The explosions in mid-September killed dozens and injured thousands of Lebanese, both Hezbollah members and civilians, and underscored the depth of Israeli infiltration into Hezbollah’s communication network.
Yet Zonszein cautioned that while there was a general feeling of satisfaction among the Israeli public after the attacks on Hezbollah, there was still wariness of potential reprisals – particularly from Hezbollah’s main backer, Iran.
“There’s still a bit of waiting period to see how Iran will react, or to see if Hezbollah still has the capacity [to respond] and will use it,” Zonszein said.
In anticipation of potential reprisals in the wake of Nasrallah’s killing, public gatherings have been capped at 1,000 people across much of Israel, with those numbers restricted even further in the north.
Many Israelis seem to be prepared to accept further war restrictions in return for a further military push against Hezbollah, particularly as the feared barrage of missiles deep into Israel has not yet materialised, said experts.
For supporters of the war, it’s a question of ending the threat from Hezbollah once and for all, taking advantage of an opportunity to knock out a weakened enemy.
“No one was calling for a ceasefire from October 8 when [Hezbollah] started firing the first of their 8,000 rockets into the north,” Barak said. “Only when Israel began to eradicate the threat of the rockets in the past few weeks did the international community wake up to prevent us from defending ourselves.”
Captives’ return
Still, the widening of the war to Lebanon – and the recent string of what many within Israel regard as unalloyed successes against Hezbollah – don’t mean that Israel has forgotten about the captives in Gaza who were taken there by Hamas and other Palestinian fighters on October 7, Goldberg said.

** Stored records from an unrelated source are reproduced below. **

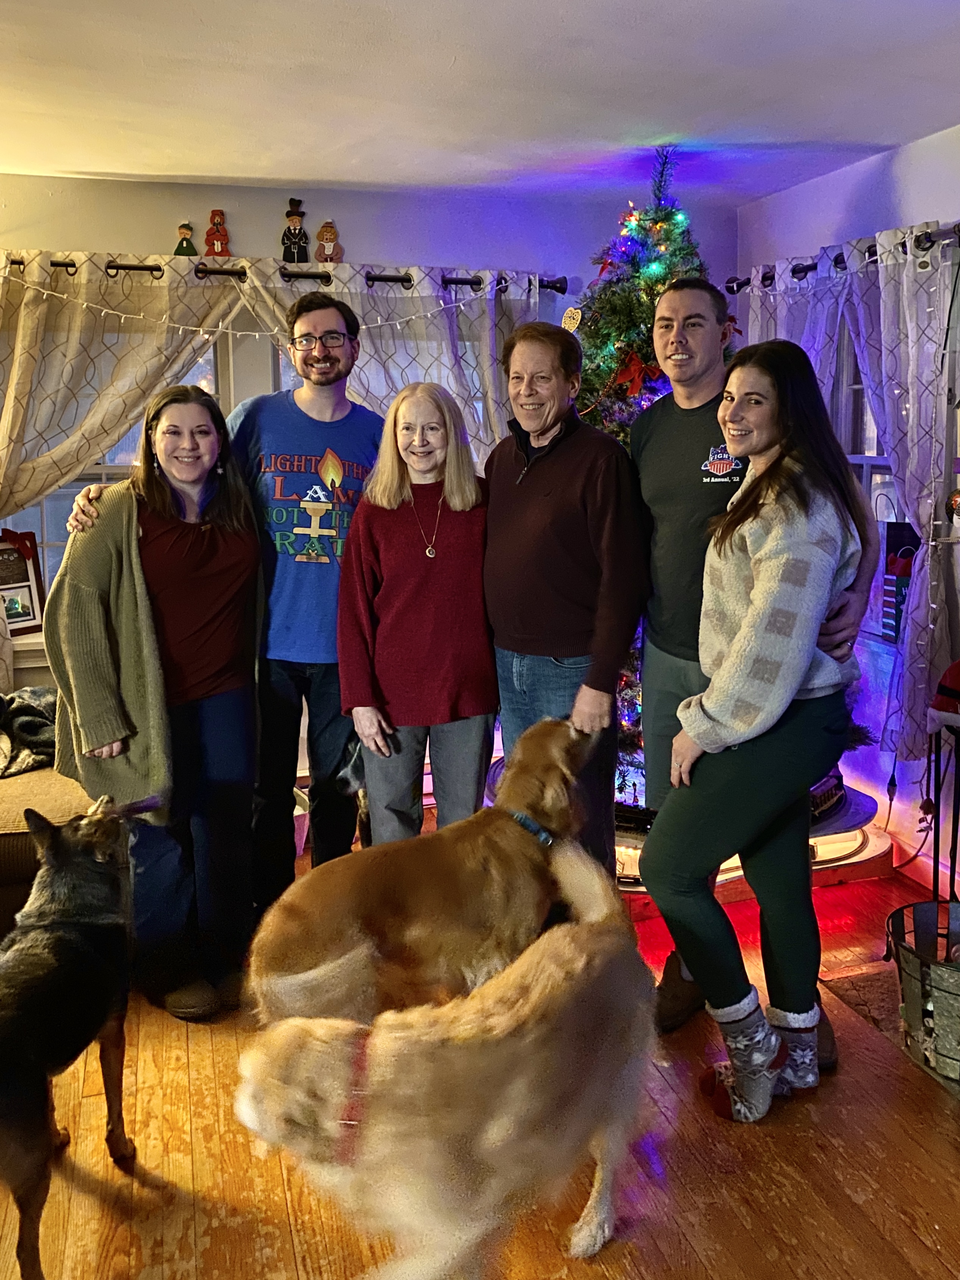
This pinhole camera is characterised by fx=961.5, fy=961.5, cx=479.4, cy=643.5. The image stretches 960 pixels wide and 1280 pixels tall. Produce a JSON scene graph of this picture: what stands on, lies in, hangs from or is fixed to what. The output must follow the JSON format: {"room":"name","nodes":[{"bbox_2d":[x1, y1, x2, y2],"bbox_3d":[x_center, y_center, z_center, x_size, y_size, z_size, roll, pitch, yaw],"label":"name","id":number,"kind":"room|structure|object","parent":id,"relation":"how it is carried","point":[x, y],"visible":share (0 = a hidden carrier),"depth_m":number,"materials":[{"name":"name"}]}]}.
{"room":"living room","nodes":[
{"label":"living room","id":0,"kind":"room"},
{"bbox_2d":[0,166,735,783],"bbox_3d":[-1.185,-0.586,4.153,5.188,2.703,0.184,-4,11,-16],"label":"back wall","id":1,"kind":"structure","parent":0,"point":[434,246],"depth_m":4.08,"materials":[{"name":"paint"}]},
{"bbox_2d":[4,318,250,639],"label":"left window","id":2,"kind":"structure","parent":1,"relation":"in","point":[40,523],"depth_m":4.12,"materials":[{"name":"white glass"}]},
{"bbox_2d":[0,530,46,636],"bbox_3d":[-1.949,-0.236,3.948,0.099,0.419,0.307,9,14,39],"label":"picture frame","id":3,"kind":"object","parent":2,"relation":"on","point":[22,587],"visible":0.92,"depth_m":3.99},
{"bbox_2d":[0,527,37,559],"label":"red bow","id":4,"kind":"object","parent":3,"relation":"attached to","point":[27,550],"visible":0.98,"depth_m":3.96,"materials":[{"name":"red fabric"}]},
{"bbox_2d":[4,254,566,297],"bbox_3d":[-0.964,-1.513,3.912,2.720,0.071,0.151,-4,11,-16],"label":"curtain rod","id":5,"kind":"object","parent":1,"relation":"attached to","point":[560,283],"visible":0.61,"depth_m":3.91,"materials":[{"name":"black metal"}]},
{"bbox_2d":[0,248,245,527],"bbox_3d":[-1.622,-0.612,3.886,1.362,1.903,0.150,-4,11,-16],"label":"curtain","id":6,"kind":"object","parent":5,"relation":"hanging from","point":[25,315],"visible":0.72,"depth_m":3.80,"materials":[{"name":"beige fabric"}]},
{"bbox_2d":[173,220,198,255],"bbox_3d":[-1.250,-1.708,4.084,0.099,0.166,0.078,-4,11,-16],"label":"figurine","id":7,"kind":"object","parent":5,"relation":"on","point":[177,251],"visible":0.97,"depth_m":4.07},
{"bbox_2d":[203,208,231,256],"bbox_3d":[-1.119,-1.737,4.093,0.110,0.212,0.076,-4,11,-16],"label":"figurine","id":8,"kind":"object","parent":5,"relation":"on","point":[209,235],"visible":0.97,"depth_m":4.08,"materials":[{"name":"red wood"}]},
{"bbox_2d":[5,273,495,339],"bbox_3d":[-1.026,-1.363,3.859,2.429,0.235,0.057,-4,11,-16],"label":"string lights","id":9,"kind":"object","parent":5,"relation":"hanging from","point":[230,332],"visible":0.94,"depth_m":3.88,"materials":[{"name":"white plastic"}]},
{"bbox_2d":[280,196,309,263],"bbox_3d":[-0.792,-1.754,4.108,0.125,0.288,0.083,-4,11,-16],"label":"figurine","id":10,"kind":"object","parent":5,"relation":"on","point":[294,219],"visible":0.99,"depth_m":4.09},
{"bbox_2d":[314,219,343,264],"bbox_3d":[-0.660,-1.725,4.161,0.118,0.206,0.082,-4,11,-16],"label":"figurine","id":11,"kind":"object","parent":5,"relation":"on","point":[323,235],"visible":0.99,"depth_m":4.14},
{"bbox_2d":[232,259,538,462],"bbox_3d":[-0.335,-0.619,4.218,1.405,1.989,0.143,-4,11,-16],"label":"curtain","id":12,"kind":"object","parent":5,"relation":"hanging from","point":[452,380],"visible":0.31,"depth_m":4.11,"materials":[{"name":"fabric"}]},
{"bbox_2d":[0,825,959,1279],"bbox_3d":[-0.430,1.366,1.581,5.586,0.102,5.884,-4,11,-16],"label":"floor","id":13,"kind":"structure","parent":0,"point":[742,1227],"depth_m":2.20,"materials":[{"name":"brown wood"}]},
{"bbox_2d":[0,675,97,930],"bbox_3d":[-2.096,0.508,3.139,2.026,0.961,1.147,-4,11,-16],"label":"sofa","id":14,"kind":"object","parent":13,"relation":"on","point":[59,794],"visible":0.33,"depth_m":3.01,"materials":[{"name":"fabric"}]},
{"bbox_2d":[0,683,57,778],"bbox_3d":[-1.711,0.301,3.386,0.625,0.278,0.502,-4,11,-16],"label":"blanket","id":15,"kind":"object","parent":14,"relation":"on","point":[33,711],"visible":0.75,"depth_m":3.34,"materials":[{"name":"grey fabric"}]},
{"bbox_2d":[0,786,150,1279],"bbox_3d":[-0.928,0.796,2.030,0.399,0.802,0.784,0,11,4],"label":"dog","id":16,"kind":"object","parent":13,"relation":"on","point":[83,837],"visible":0.99,"depth_m":1.98},
{"bbox_2d":[45,390,266,1020],"bbox_3d":[-0.920,0.180,2.803,0.580,1.704,0.693,-4,11,-16],"label":"woman","id":17,"kind":"object","parent":13,"relation":"on","point":[236,560],"visible":0.89,"depth_m":2.74},
{"bbox_2d":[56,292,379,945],"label":"man","id":18,"kind":"object","parent":13,"relation":"on","point":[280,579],"visible":0.71,"depth_m":3.06},
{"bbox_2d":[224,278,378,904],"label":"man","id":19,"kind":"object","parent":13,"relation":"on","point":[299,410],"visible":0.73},
{"bbox_2d":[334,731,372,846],"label":"dog","id":20,"kind":"object","parent":13,"relation":"on","point":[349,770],"visible":0.09,"depth_m":3.22},
{"bbox_2d":[340,380,500,839],"bbox_3d":[-0.161,0.093,3.032,0.500,1.586,0.617,-1,11,-1],"label":"woman","id":21,"kind":"object","parent":13,"relation":"on","point":[446,579],"visible":0.92,"depth_m":2.90},
{"bbox_2d":[247,713,602,1031],"bbox_3d":[-0.031,0.695,2.458,1.110,0.852,0.651,-4,11,-16],"label":"brown dog","id":22,"kind":"object","parent":13,"relation":"on","point":[563,743],"visible":0.78,"depth_m":2.30},
{"bbox_2d":[505,807,556,849],"bbox_3d":[0.135,0.509,2.629,0.218,0.101,0.126,-8,13,-33],"label":"dog collar","id":23,"kind":"object","parent":22,"relation":"on","point":[518,816],"visible":0.43,"depth_m":2.59,"materials":[{"name":"blue fabric"}]},
{"bbox_2d":[233,840,657,1279],"bbox_3d":[-0.001,0.890,1.846,0.630,0.726,1.016,9,15,41],"label":"dog","id":24,"kind":"object","parent":13,"relation":"on","point":[531,1004],"visible":0.99,"depth_m":1.66},
{"bbox_2d":[334,1028,370,1165],"bbox_3d":[-0.211,0.777,1.679,0.147,0.138,0.215,0,11,3],"label":"dog collar","id":25,"kind":"object","parent":24,"relation":"on","point":[352,1128],"visible":0.58,"depth_m":1.63,"materials":[{"name":"red"}]},
{"bbox_2d":[481,324,647,887],"bbox_3d":[0.246,0.058,2.940,0.476,1.910,0.598,-7,13,-33],"label":"man","id":26,"kind":"object","parent":13,"relation":"on","point":[568,455],"visible":0.87,"depth_m":2.76},
{"bbox_2d":[480,772,892,907],"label":"platform","id":27,"kind":"object","parent":13,"relation":"on","point":[850,845],"visible":0.28,"depth_m":3.62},
{"bbox_2d":[572,145,734,812],"bbox_3d":[0.682,-0.634,3.767,1.136,2.509,1.166,-4,11,-16],"label":"christmas tree","id":28,"kind":"object","parent":27,"relation":"on","point":[647,286],"visible":0.28,"depth_m":3.63,"materials":[{"name":"plant"}]},
{"bbox_2d":[560,305,583,332],"bbox_3d":[0.344,-1.211,3.603,0.039,0.109,0.081,-8,13,-35],"label":"ornament","id":29,"kind":"object","parent":28,"relation":"hanging from","point":[579,318],"visible":0.91,"depth_m":3.59,"materials":[{"name":"gold"}]},
{"bbox_2d":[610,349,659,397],"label":"red bow","id":30,"kind":"object","parent":28,"relation":"attached to","point":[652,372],"visible":0.73,"depth_m":3.64,"materials":[{"name":"red fabric"}]},
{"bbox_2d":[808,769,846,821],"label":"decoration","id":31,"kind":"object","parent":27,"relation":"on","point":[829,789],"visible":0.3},
{"bbox_2d":[628,276,873,1055],"bbox_3d":[0.716,0.021,2.689,0.545,2.076,0.668,-4,11,-16],"label":"man","id":32,"kind":"object","parent":13,"relation":"on","point":[705,391],"visible":0.54,"depth_m":2.64},
{"bbox_2d":[649,337,875,1120],"bbox_3d":[0.708,0.224,2.385,0.586,1.744,0.524,-4,11,-16],"label":"woman","id":33,"kind":"object","parent":13,"relation":"on","point":[771,568],"visible":0.99,"depth_m":2.26},
{"bbox_2d":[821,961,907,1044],"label":"rug","id":34,"kind":"object","parent":13,"relation":"on","point":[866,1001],"visible":0.39,"depth_m":2.88,"materials":[{"name":"brown carpet"}]},
{"bbox_2d":[885,897,959,1088],"bbox_3d":[1.314,0.933,2.575,0.458,0.337,0.462,-4,11,-16],"label":"metal bucket","id":35,"kind":"object","parent":13,"relation":"on","point":[927,907],"visible":0.96,"depth_m":2.52,"materials":[{"name":"metal"}]},
{"bbox_2d":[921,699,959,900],"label":"stand","id":36,"kind":"object","parent":13,"relation":"on","point":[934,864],"visible":0.91,"depth_m":3.01,"materials":[{"name":"black metal"}]},
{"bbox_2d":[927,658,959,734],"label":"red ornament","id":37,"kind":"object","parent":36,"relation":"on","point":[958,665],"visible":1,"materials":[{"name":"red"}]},
{"bbox_2d":[0,0,959,206],"bbox_3d":[-0.407,-1.423,1.356,5.236,0.115,5.544,-4,11,-16],"label":"ceiling","id":38,"kind":"structure","parent":0,"point":[83,165],"depth_m":2.89,"materials":[{"name":"white paint"}]},
{"bbox_2d":[734,120,959,893],"bbox_3d":[2.098,-0.208,2.197,0.174,2.752,5.385,-4,11,-16],"label":"right wall","id":39,"kind":"structure","parent":0,"point":[940,219],"depth_m":3.69,"materials":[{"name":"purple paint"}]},
{"bbox_2d":[732,223,959,291],"bbox_3d":[1.485,-1.402,3.407,0.146,0.071,1.837,-4,11,-16],"label":"curtain rod","id":40,"kind":"object","parent":39,"relation":"attached to","point":[927,238],"visible":0.67,"depth_m":3.53,"materials":[{"name":"black metal"}]},
{"bbox_2d":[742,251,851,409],"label":"curtain","id":41,"kind":"object","parent":40,"relation":"hanging from","point":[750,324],"visible":0.3,"depth_m":3.81,"materials":[{"name":"fabric"}]},
{"bbox_2d":[745,220,958,767],"bbox_3d":[1.353,-0.538,3.701,0.138,1.812,1.207,-4,11,-16],"label":"curtain","id":42,"kind":"object","parent":40,"relation":"hanging from","point":[900,455],"visible":0.62,"depth_m":3.38,"materials":[{"name":"fabric"}]},
{"bbox_2d":[833,313,904,640],"bbox_3d":[1.616,-0.660,3.608,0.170,1.420,1.110,-4,11,-16],"label":"right window","id":43,"kind":"structure","parent":39,"relation":"in","point":[856,455],"depth_m":3.87,"materials":[{"name":"glass"}]},
{"bbox_2d":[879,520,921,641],"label":"gift bag","id":44,"kind":"object","parent":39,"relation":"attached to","point":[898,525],"visible":0.66,"depth_m":3.58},
{"bbox_2d":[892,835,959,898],"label":"baseboard","id":45,"kind":"structure","parent":39,"relation":"attached to","point":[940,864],"depth_m":3.66,"materials":[{"name":"white paint"}]},
{"bbox_2d":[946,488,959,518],"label":"ornament","id":46,"kind":"object","parent":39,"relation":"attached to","point":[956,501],"visible":0.95,"depth_m":3.15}
]}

“They’re not off the radar,” Goldberg said of the captives and their families, who have staged regular protests throughout the war on Gaza. “Right now, Israel regards itself as potent and mighty.”
“It’s an unspoken understanding across Israel that the war in Gaza is pretty much over,” he said. “We just don’t want to say we’re done. There’s nothing else that can be achieved there. Many think the time’s right for a deal.”